=== Collected data ===
********
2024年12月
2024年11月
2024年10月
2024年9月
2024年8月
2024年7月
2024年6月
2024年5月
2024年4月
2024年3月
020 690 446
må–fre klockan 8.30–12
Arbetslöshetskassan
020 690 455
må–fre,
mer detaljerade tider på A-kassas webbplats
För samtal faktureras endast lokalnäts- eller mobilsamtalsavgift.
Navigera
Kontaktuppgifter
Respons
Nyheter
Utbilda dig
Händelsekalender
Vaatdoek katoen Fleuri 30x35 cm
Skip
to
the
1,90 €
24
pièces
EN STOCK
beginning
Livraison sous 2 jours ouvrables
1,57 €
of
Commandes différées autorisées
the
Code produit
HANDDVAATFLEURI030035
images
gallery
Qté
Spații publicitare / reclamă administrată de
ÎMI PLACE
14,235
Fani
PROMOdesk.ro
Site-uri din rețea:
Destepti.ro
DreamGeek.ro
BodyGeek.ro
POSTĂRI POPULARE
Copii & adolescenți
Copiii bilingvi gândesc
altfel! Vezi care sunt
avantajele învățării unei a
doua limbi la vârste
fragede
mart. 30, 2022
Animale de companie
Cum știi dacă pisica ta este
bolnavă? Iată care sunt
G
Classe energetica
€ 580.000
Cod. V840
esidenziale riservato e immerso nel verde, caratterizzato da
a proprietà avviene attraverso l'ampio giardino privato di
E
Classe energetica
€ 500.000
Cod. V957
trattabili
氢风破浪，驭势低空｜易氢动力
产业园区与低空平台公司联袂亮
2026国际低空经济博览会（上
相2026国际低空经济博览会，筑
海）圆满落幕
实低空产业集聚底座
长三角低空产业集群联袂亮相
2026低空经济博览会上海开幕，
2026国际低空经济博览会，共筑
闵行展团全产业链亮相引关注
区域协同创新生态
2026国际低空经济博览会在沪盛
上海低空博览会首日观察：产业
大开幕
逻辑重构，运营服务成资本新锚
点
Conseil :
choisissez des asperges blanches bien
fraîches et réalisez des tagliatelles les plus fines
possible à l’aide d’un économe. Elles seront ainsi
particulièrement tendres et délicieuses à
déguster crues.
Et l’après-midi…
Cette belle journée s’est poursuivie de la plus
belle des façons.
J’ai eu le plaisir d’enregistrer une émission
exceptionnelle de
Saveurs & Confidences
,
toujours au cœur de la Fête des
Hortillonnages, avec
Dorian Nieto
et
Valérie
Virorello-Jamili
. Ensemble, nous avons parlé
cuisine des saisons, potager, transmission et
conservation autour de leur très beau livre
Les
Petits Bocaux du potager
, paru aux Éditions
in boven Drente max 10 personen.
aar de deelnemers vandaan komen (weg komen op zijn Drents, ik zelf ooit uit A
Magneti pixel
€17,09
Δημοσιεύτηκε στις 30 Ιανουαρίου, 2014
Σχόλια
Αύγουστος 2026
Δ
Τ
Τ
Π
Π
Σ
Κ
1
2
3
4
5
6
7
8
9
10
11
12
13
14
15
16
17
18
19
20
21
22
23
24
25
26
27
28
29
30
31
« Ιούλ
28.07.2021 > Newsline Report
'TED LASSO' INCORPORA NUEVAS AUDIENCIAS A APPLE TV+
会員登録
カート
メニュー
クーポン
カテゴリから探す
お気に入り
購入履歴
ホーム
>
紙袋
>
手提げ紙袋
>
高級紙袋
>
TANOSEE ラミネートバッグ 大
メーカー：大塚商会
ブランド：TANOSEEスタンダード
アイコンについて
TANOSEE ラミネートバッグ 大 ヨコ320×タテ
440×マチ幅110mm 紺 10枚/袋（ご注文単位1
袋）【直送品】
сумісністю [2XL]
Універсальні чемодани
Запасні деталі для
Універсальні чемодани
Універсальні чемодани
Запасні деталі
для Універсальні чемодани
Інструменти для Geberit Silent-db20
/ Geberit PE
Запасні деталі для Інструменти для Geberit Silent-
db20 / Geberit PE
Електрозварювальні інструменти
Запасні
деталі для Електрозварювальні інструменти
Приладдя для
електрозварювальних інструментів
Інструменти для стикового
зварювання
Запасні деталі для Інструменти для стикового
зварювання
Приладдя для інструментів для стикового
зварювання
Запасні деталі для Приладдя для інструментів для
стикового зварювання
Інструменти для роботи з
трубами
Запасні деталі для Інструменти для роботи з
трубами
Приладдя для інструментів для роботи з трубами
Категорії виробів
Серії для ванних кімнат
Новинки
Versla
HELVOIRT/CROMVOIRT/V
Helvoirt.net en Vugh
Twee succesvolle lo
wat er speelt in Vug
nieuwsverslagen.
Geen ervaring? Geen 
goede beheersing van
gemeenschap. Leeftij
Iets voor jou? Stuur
********
=== Instruction ===
Using the entries above, output exactly the lines between the line holding "in boven Drente max 10 personen." and the line holding "nieuwsverslagen.", end lines included, and nothing more.

=== Task result ===
in boven Drente max 10 personen.
aar de deelnemers vandaan komen (weg komen op zijn Drents, ik zelf ooit uit A
Magneti pixel
€17,09
Δημοσιεύτηκε στις 30 Ιανουαρίου, 2014
Σχόλια
Αύγουστος 2026
Δ
Τ
Τ
Π
Π
Σ
Κ
1
2
3
4
5
6
7
8
9
10
11
12
13
14
15
16
17
18
19
20
21
22
23
24
25
26
27
28
29
30
31
« Ιούλ
28.07.2021 > Newsline Report
'TED LASSO' INCORPORA NUEVAS AUDIENCIAS A APPLE TV+
会員登録
カート
メニュー
クーポン
カテゴリから探す
お気に入り
購入履歴
ホーム
>
紙袋
>
手提げ紙袋
>
高級紙袋
>
TANOSEE ラミネートバッグ 大
メーカー：大塚商会
ブランド：TANOSEEスタンダード
アイコンについて
TANOSEE ラミネートバッグ 大 ヨコ320×タテ
440×マチ幅110mm 紺 10枚/袋（ご注文単位1
袋）【直送品】
сумісністю [2XL]
Універсальні чемодани
Запасні деталі для
Універсальні чемодани
Універсальні чемодани
Запасні деталі
для Універсальні чемодани
Інструменти для Geberit Silent-db20
/ Geberit PE
Запасні деталі для Інструменти для Geberit Silent-
db20 / Geberit PE
Електрозварювальні інструменти
Запасні
деталі для Електрозварювальні інструменти
Приладдя для
електрозварювальних інструментів
Інструменти для стикового
зварювання
Запасні деталі для Інструменти для стикового
зварювання
Приладдя для інструментів для стикового
зварювання
Запасні деталі для Приладдя для інструментів для
стикового зварювання
Інструменти для роботи з
трубами
Запасні деталі для Інструменти для роботи з
трубами
Приладдя для інструментів для роботи з трубами
Категорії виробів
Серії для ванних кімнат
Новинки
Versla
HELVOIRT/CROMVOIRT/V
Helvoirt.net en Vugh
Twee succesvolle lo
wat er speelt in Vug
nieuwsverslagen.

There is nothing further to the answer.